Bank criticises law firm over fees
Akin Gump has been criticised by Bank of America over the law firm’s fees for representing a creditor’s committee in the chapter 11 bankruptcy case of Cal Dive International. The bank has called Akin Gump’s fees “excessive and unreasonable” and said it hoped that it would reduce its fees. Bloomberg reports that the law firm’s fees and expenses reached US$994,000 in 10 days and that the entire budget set for fees was $1million. A federal judge will hold a hearing to consider approval of fees this week.
Law Society launches mentoring programme for minorities
The Law Society of England & Wales has joined with an inclusion specialist to launch a mentoring program for practising solicitors in a bid to improve the representation of those from ethnic minorities, LGBT groups and the disabled in the legal profession.

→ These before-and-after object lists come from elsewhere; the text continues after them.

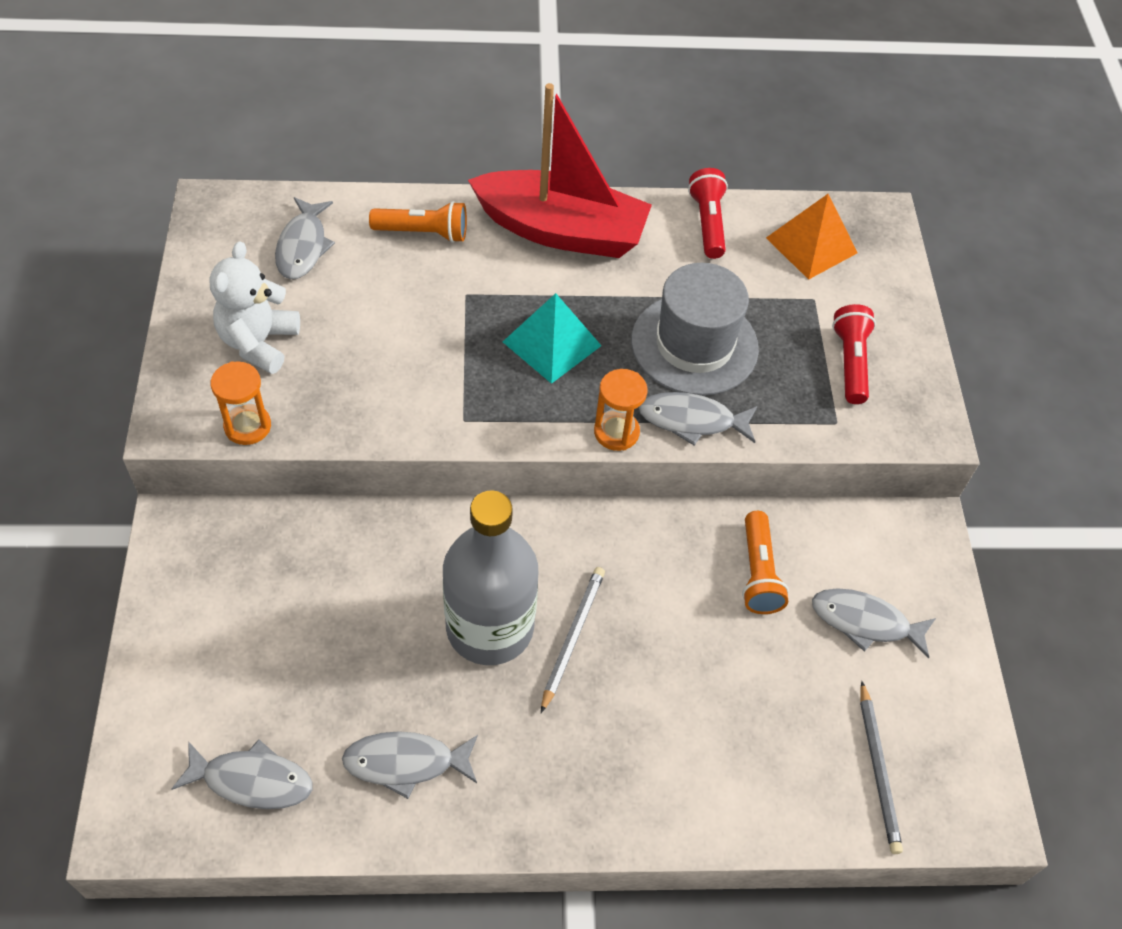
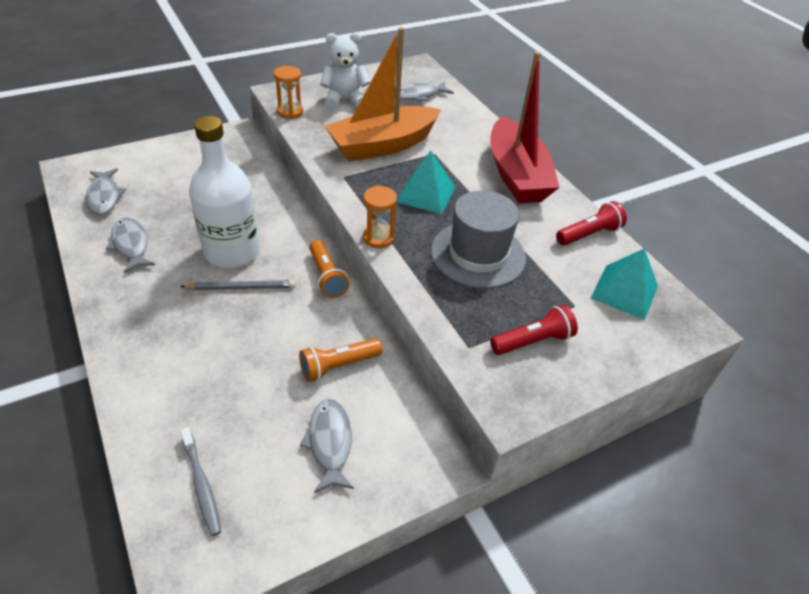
camera: 65 degrees right, 10 degrees down
(411, 344) = (382, 145): none -> orange boat
(423, 233) = (464, 128): orange flashlight -> orange flashlight (327, 277)
(490, 627) = (232, 251): grey bottle -> white bottle
(692, 420) = (413, 269): grey fish -> none
(811, 245) = (624, 291): orange pyramid -> turquoise pyramid
(878, 769) = (201, 485): grey pencil -> grey toothbrush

The Law Society president Jonathan Smithers said that although there has been an improvement in the numbers of those from minority groups in the profession, they are under-represented higher up the career ladder.
Lawsuit centres on two word tweet
A post on Twitter that was just two words has resulted in a high school student suing his former school. The case involves Reid Sagehorn who, while a student at Rogers High School, Minnesota, responded to a Tweet that suggested he “made out” with one of the school’s teachers. His two word “actually yes” tweet led to his suspension, before his parents agreed to remove him from the school. A local police chief then commented on the matter claiming that it was potentially a felony, before later apologising and saying that no crime had been committed. Sagehorn has now been given the go-ahead by a judge to proceed in a claim for defamation and “First Amendment”, the US right to free speech and expression.